Physical milestones can come quickly if you really work at them. Running a mile, running a mile without getting out of breath, managing to get into “_uttanasana_,(standing forward bend)”:http://www.yogajournal.com/poses/478_1.cfm, even managing to get into something crazy like “_padmasana_,(lotus pose)”:http://www.yogajournal.com/poses/488_1.cfm are relatively easy to attain. You make a plan, practice, and stick to it.
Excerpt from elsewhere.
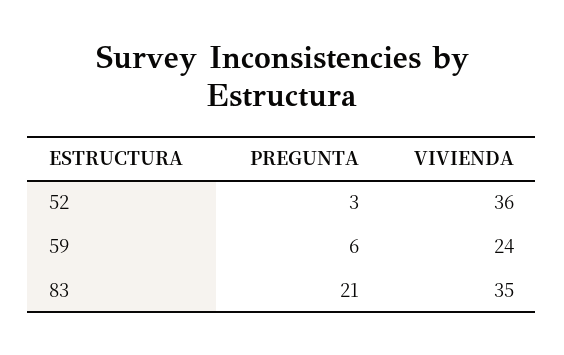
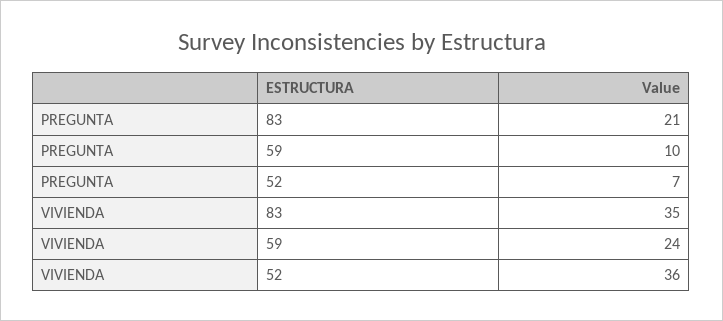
PREGUNTA, 52: 3 -> 7
PREGUNTA, 59: 6 -> 10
What is not so easy is quieting the mind anytime you feel like it. I’ve known about the idea for years, and have been trying it in the past two years. In the past few months, I’ve been even more successful. But it’s not come easy. I’ve had a lot of practice over the years of letting my mind wander, and have even let it wander many times down dark paths. On many occasions, this has led to situations far worse than circumstances would otherwise dictate. It’s going to take a lot of effort and time to unlearn this pattern of behavior.
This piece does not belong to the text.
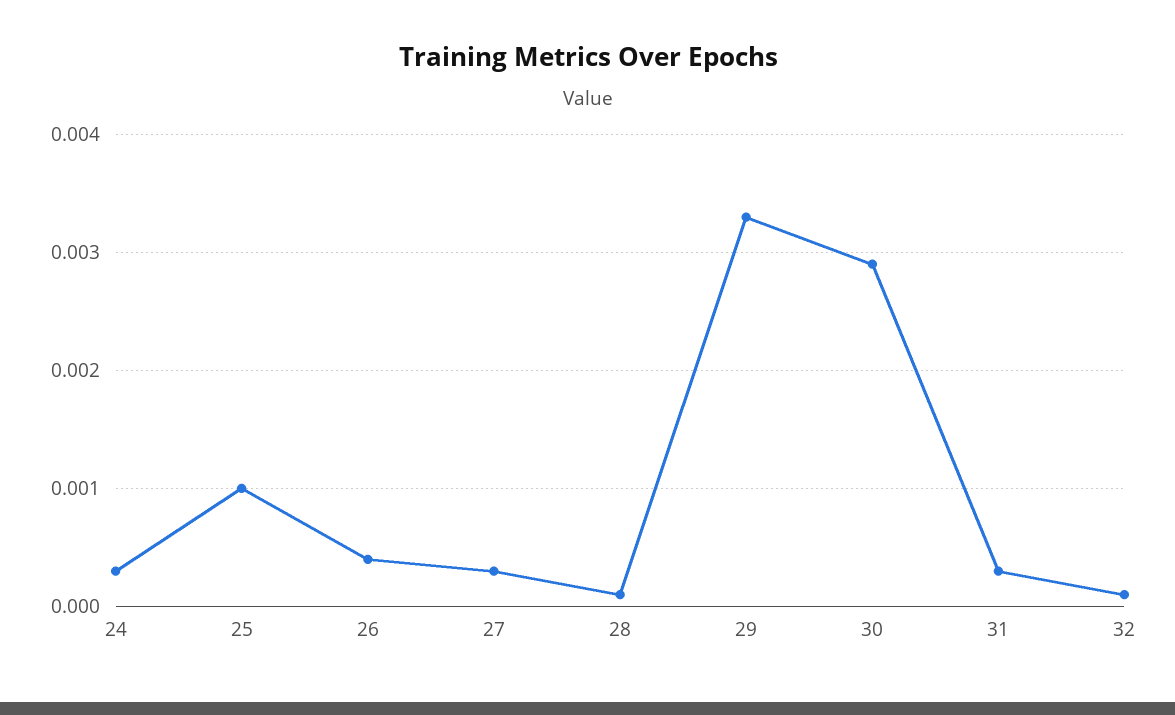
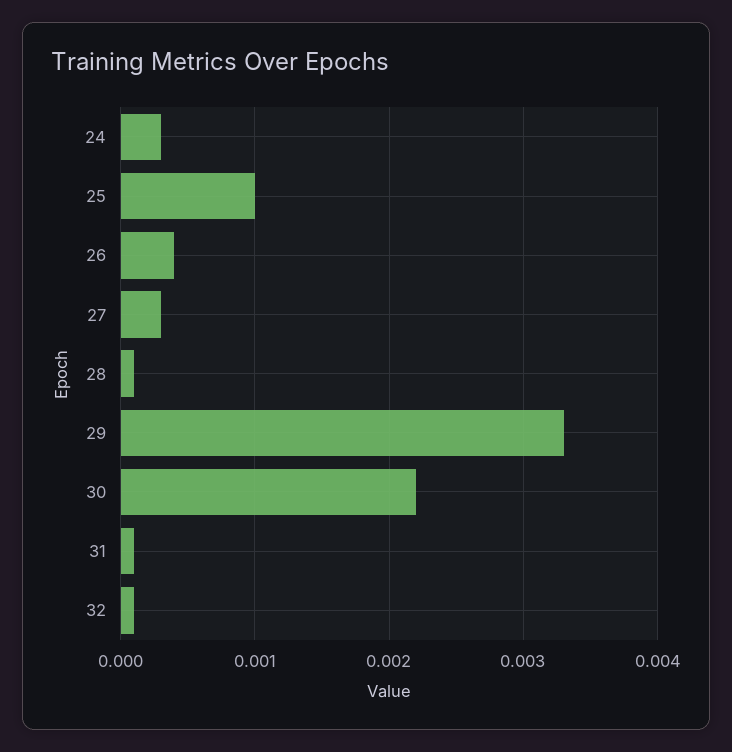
30: 0.0029 -> 0.0022
31: 0.0003 -> 0.0001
And after that, the goal will be tougher: the principle of non-reaction. This idea takes the “magic quarter second” discussed in “this book(Emotional Alchemy)”:http://www.amazon.com/exec/obidos/tg/detail/-/0609809032/qid=1102037245/sr=8-1/ref=pd_csp_1/102-1960470-7777715?v=glance&s=books&n=507846 and applies it toward the goal of not reacting immediately to anything. This allows time to evaluate a situation for the appropriate reaction.
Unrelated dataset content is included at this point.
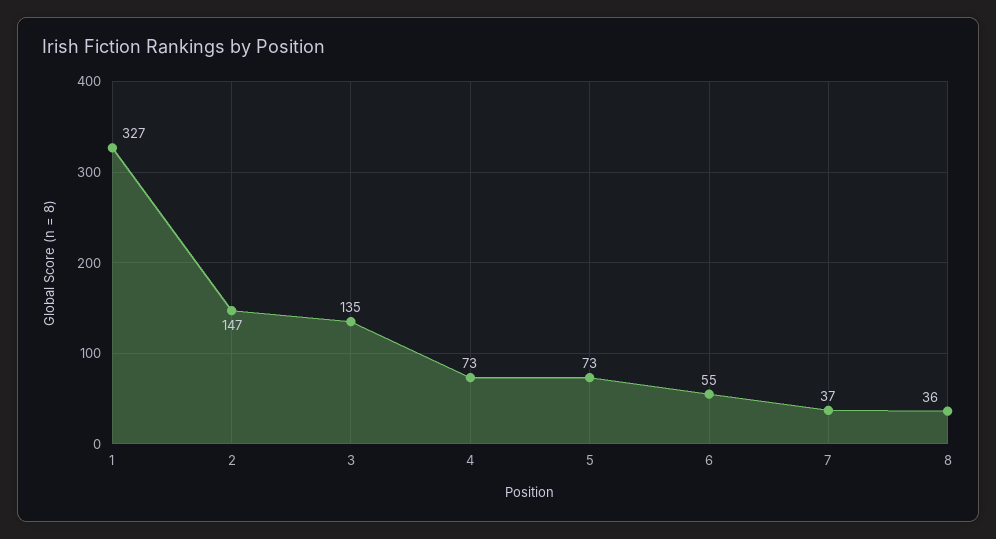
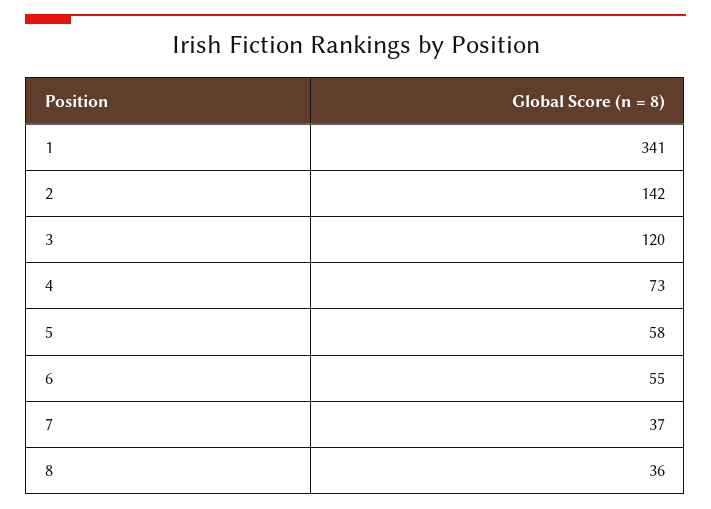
1: 327 -> 341
2: 147 -> 142
3: 135 -> 120
5: 73 -> 58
12-20-2004 note: By no means have I learned the principle of non-reaction (_vairgya_). However, this is the best bad week I’ve had, because I haven’t reacted _as quickly_ as I used to, and I’ve recovered _more quickly_ from bad reactions than I used to. And I’m happy to have passed this milestone, because my family’s week has been a bit better than it could have been.